Task instructions:
Nothing but the lines from the one holding "pinky mcp: (270, 218)" through the last line of the material below should be set down, exactly and without images.

──────────

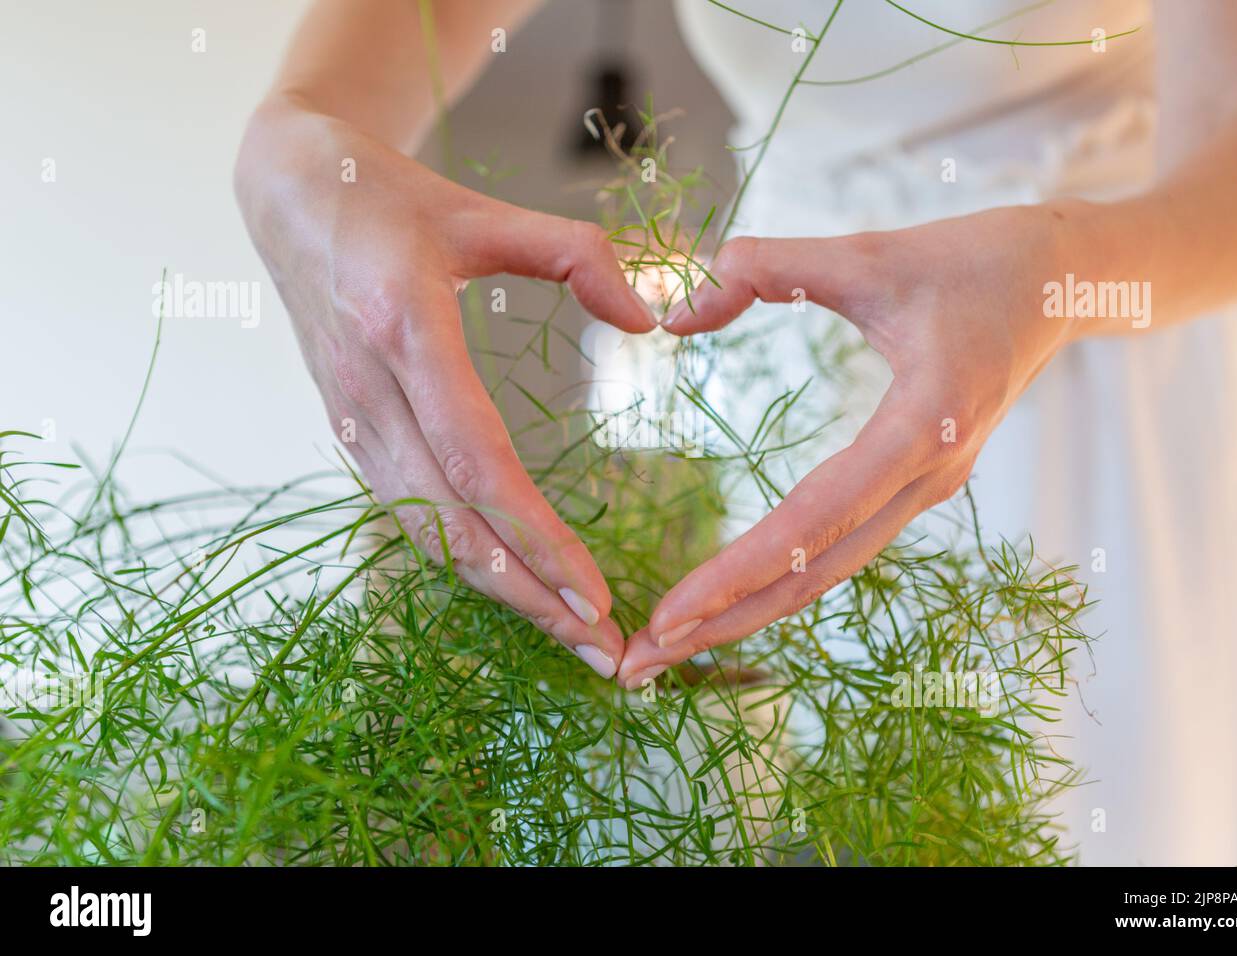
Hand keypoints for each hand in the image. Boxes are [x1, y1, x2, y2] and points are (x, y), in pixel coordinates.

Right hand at [235, 97, 656, 677]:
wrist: (292, 194)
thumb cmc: (396, 201)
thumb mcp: (487, 212)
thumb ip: (578, 255)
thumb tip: (648, 322)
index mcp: (403, 327)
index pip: (476, 460)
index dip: (537, 537)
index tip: (597, 593)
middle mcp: (367, 389)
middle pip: (450, 523)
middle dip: (530, 597)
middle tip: (603, 649)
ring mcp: (349, 418)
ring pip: (425, 533)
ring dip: (499, 591)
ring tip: (571, 632)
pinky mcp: (348, 433)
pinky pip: (410, 513)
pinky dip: (463, 559)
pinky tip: (516, 584)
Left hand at [616, 204, 1076, 687]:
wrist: (1064, 280)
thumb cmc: (976, 259)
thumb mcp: (871, 252)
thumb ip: (770, 267)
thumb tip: (676, 313)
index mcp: (923, 426)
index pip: (814, 520)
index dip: (737, 572)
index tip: (668, 615)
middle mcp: (927, 477)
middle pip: (814, 571)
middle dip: (726, 620)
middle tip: (641, 662)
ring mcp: (926, 487)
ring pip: (827, 569)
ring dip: (749, 611)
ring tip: (671, 643)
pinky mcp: (917, 483)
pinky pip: (841, 545)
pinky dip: (782, 577)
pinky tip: (733, 597)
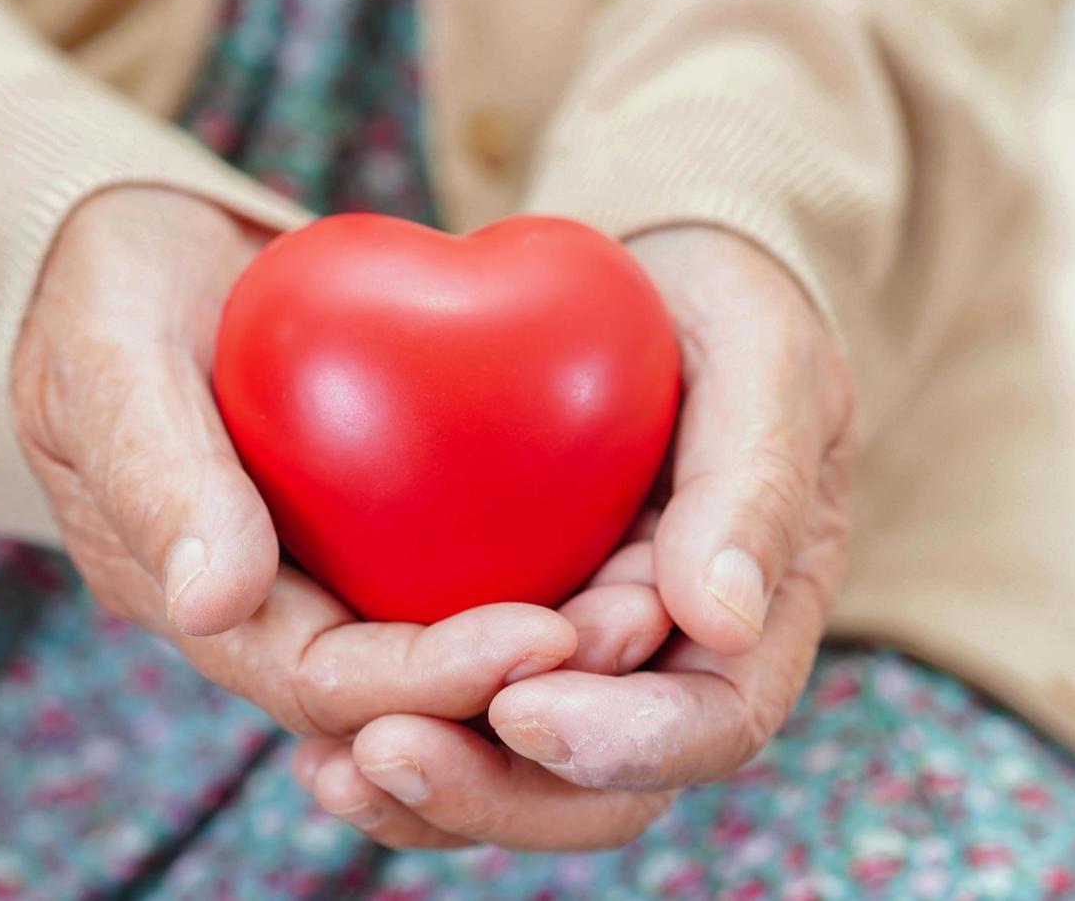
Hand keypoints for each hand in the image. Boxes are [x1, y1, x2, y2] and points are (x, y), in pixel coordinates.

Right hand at [10, 186, 669, 736]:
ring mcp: (318, 569)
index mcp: (193, 601)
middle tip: (628, 628)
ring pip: (440, 638)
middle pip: (400, 688)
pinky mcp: (364, 523)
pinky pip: (455, 566)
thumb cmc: (107, 296)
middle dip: (514, 678)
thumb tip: (215, 604)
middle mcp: (266, 609)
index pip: (319, 681)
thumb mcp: (107, 360)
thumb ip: (156, 473)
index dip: (429, 679)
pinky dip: (536, 567)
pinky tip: (619, 544)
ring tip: (645, 604)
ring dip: (546, 640)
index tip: (540, 638)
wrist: (138, 261)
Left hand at [293, 227, 854, 848]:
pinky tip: (314, 742)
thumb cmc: (714, 311)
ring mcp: (579, 656)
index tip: (523, 708)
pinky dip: (385, 733)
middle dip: (498, 786)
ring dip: (429, 790)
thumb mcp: (760, 358)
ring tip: (331, 768)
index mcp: (753, 614)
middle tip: (389, 750)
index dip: (627, 741)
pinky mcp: (496, 629)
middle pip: (600, 788)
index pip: (711, 722)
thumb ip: (751, 478)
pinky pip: (448, 708)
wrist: (642, 284)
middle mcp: (665, 659)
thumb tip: (719, 619)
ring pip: (515, 771)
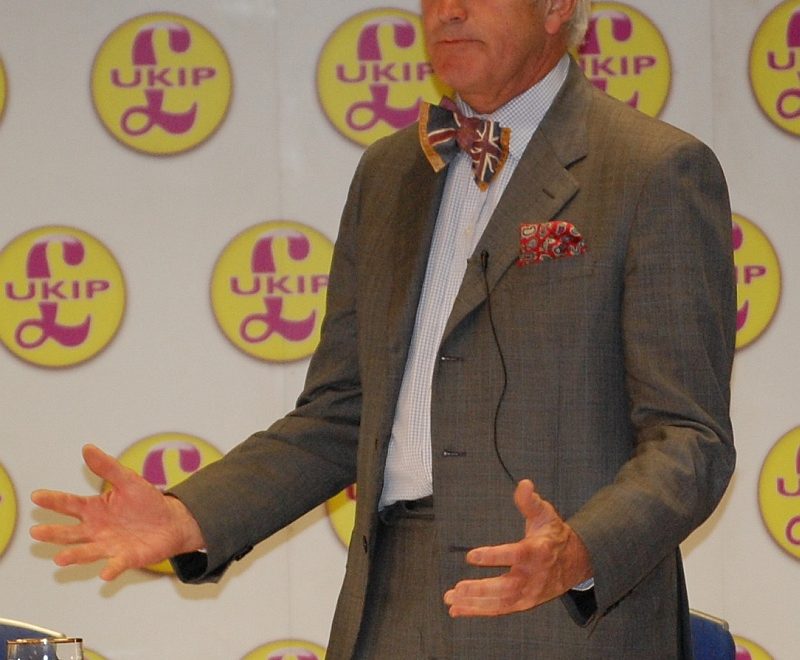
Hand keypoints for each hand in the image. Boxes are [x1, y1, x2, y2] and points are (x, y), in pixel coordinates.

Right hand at [30, 444, 204, 579]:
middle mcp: (96, 530)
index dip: (53, 501)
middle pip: (71, 533)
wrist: (171, 521)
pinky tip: (105, 574)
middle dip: (53, 533)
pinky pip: (117, 565)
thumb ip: (108, 467)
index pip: (70, 504)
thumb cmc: (146, 502)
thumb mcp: (128, 480)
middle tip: (36, 532)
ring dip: (74, 556)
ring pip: (88, 552)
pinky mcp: (127, 558)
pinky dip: (111, 569)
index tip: (36, 496)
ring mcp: (109, 545)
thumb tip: (87, 448)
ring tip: (59, 558)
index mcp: (94, 509)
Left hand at [443, 479, 591, 616]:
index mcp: (537, 552)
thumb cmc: (553, 535)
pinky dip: (478, 611)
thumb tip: (524, 484)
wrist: (575, 562)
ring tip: (451, 600)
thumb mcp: (545, 514)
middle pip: (505, 587)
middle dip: (480, 589)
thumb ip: (530, 501)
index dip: (493, 556)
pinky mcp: (524, 603)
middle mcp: (532, 576)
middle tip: (457, 588)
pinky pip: (499, 609)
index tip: (471, 556)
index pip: (514, 555)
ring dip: (474, 603)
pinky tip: (458, 609)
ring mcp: (528, 593)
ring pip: (500, 603)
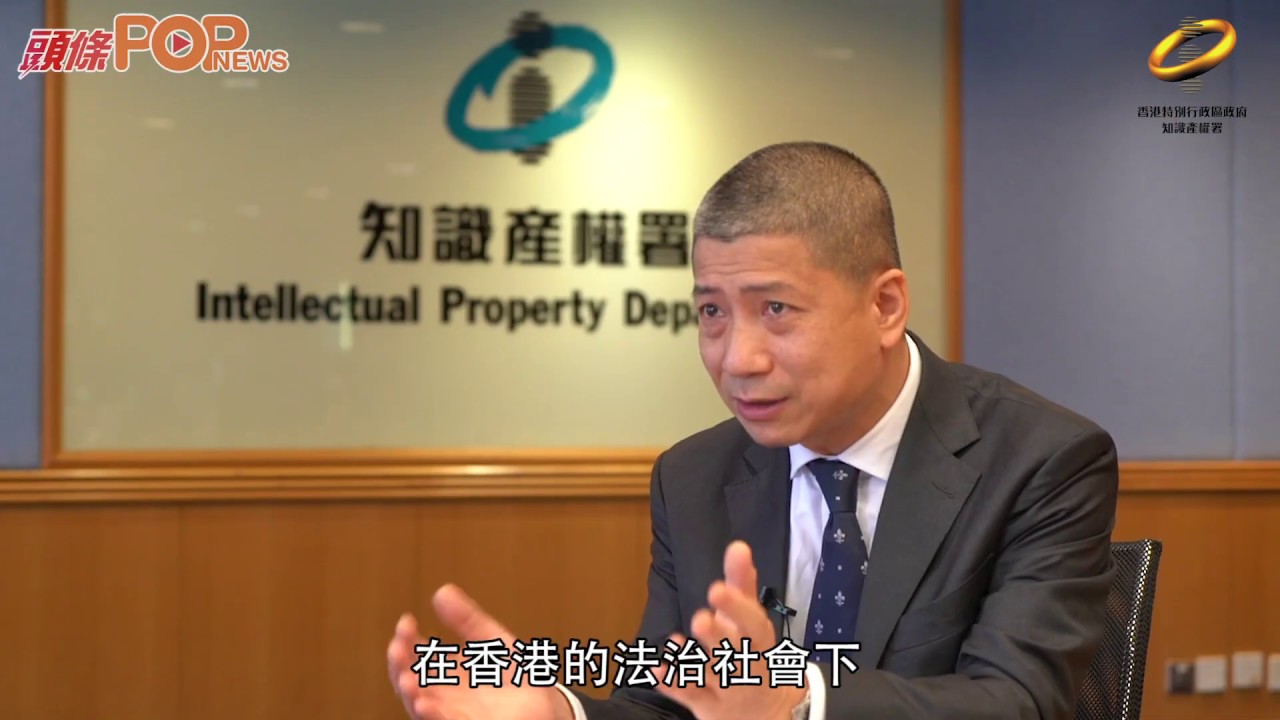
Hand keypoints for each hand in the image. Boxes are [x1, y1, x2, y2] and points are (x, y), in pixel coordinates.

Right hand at [387, 584, 574, 719]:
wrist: (546, 706)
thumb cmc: (516, 676)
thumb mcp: (494, 641)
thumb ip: (468, 620)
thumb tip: (442, 592)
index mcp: (446, 671)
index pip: (415, 655)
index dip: (406, 640)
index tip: (407, 621)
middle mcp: (443, 695)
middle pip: (410, 681)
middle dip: (400, 665)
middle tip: (397, 646)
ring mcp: (452, 714)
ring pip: (420, 707)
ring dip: (410, 694)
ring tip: (406, 679)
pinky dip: (432, 716)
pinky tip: (424, 705)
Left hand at [655, 541, 807, 719]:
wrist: (764, 713)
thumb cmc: (752, 653)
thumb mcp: (750, 619)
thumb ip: (742, 584)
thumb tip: (738, 546)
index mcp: (758, 641)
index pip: (753, 625)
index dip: (737, 608)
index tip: (716, 588)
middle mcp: (747, 666)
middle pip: (735, 653)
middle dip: (718, 636)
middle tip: (699, 618)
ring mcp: (728, 689)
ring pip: (713, 677)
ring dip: (693, 659)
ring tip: (674, 640)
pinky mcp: (708, 706)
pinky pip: (691, 696)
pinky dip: (673, 683)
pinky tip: (655, 667)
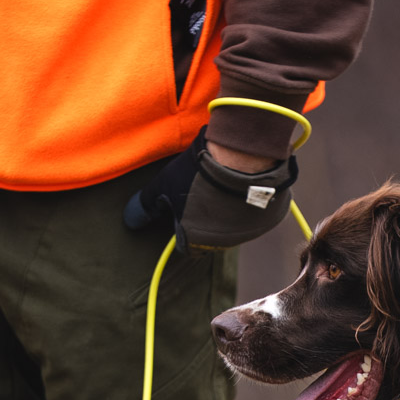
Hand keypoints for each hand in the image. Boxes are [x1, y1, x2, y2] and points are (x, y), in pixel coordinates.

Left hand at [122, 129, 297, 248]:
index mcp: (196, 241)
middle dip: (207, 218)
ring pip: (235, 226)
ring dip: (230, 212)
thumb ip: (145, 206)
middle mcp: (224, 244)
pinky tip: (246, 184)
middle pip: (212, 236)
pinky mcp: (270, 218)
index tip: (184, 207)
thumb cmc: (198, 172)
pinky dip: (252, 203)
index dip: (182, 225)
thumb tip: (130, 221)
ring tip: (226, 184)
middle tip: (205, 191)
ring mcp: (249, 232)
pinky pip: (257, 215)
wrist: (243, 154)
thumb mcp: (162, 185)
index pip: (185, 244)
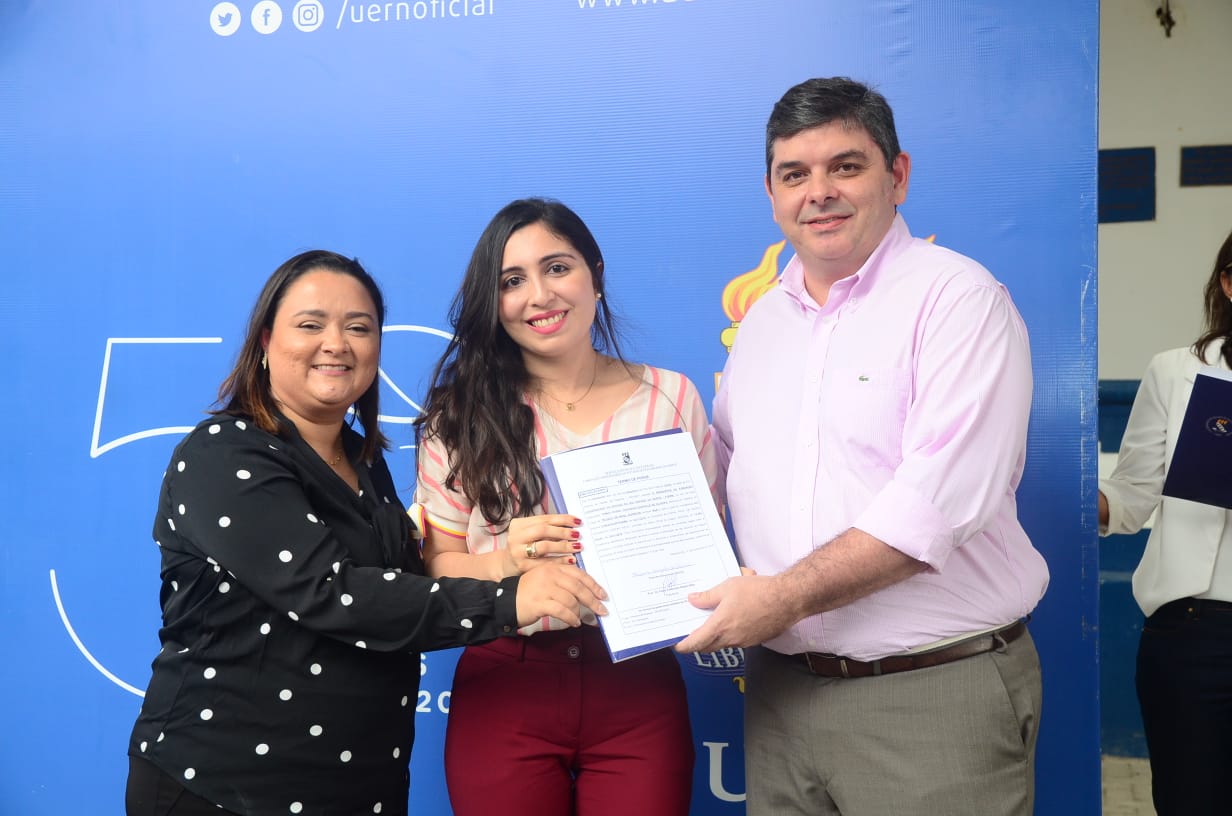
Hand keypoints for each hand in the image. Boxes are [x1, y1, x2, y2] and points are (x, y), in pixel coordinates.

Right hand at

──────────

Task output:
pinky mcp: (270, 218)
index tip: (184, 207)
thumb cmc: (198, 172)
pinky dip: (252, 203)
index dip: (182, 225)
thumb tip: (130, 221)
ring tip: (226, 184)
middle tip: (205, 191)
ring mcp: (249, 232)
pinky pip: (257, 215)
wrist: (243, 154)
thumb mcp: (162, 185)
index pip: (185, 244)
Hand keypoints for each hand in the image. Boxes are [x1, y1, x2, y2] and points are (x, y), in pixel coordinates.

Right hand at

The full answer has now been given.